* **Task statement**:
Every line of the material that mentions the word "оккупированных" should be copied out.

* **Extracted entries**:
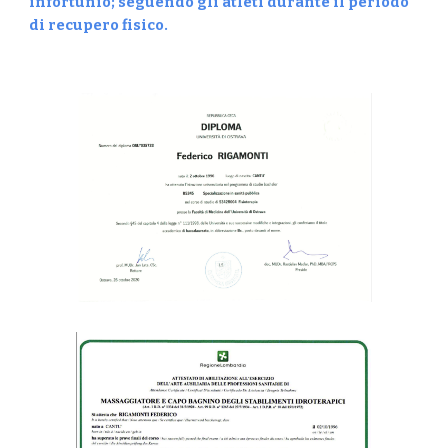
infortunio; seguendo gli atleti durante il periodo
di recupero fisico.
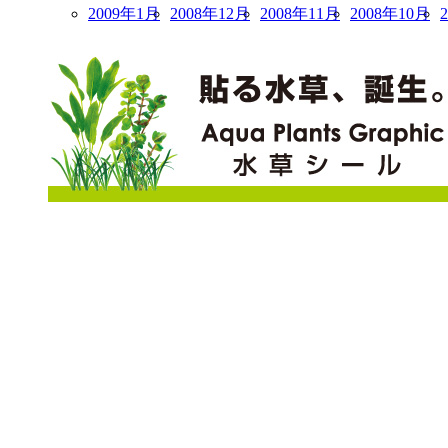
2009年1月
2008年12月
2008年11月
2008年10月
==
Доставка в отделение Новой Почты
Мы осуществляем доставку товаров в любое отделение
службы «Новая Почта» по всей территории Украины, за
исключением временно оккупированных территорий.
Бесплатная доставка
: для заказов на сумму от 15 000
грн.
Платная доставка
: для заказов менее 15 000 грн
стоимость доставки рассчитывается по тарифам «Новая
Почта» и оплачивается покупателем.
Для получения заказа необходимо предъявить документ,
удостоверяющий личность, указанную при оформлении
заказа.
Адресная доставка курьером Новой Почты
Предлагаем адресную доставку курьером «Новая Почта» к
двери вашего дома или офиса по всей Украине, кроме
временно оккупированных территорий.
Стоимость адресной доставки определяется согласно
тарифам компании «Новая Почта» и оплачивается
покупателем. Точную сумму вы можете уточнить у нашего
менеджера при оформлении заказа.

* **Task response**:
исключением временно оккупированных территорий.
временно оккупированных территорий.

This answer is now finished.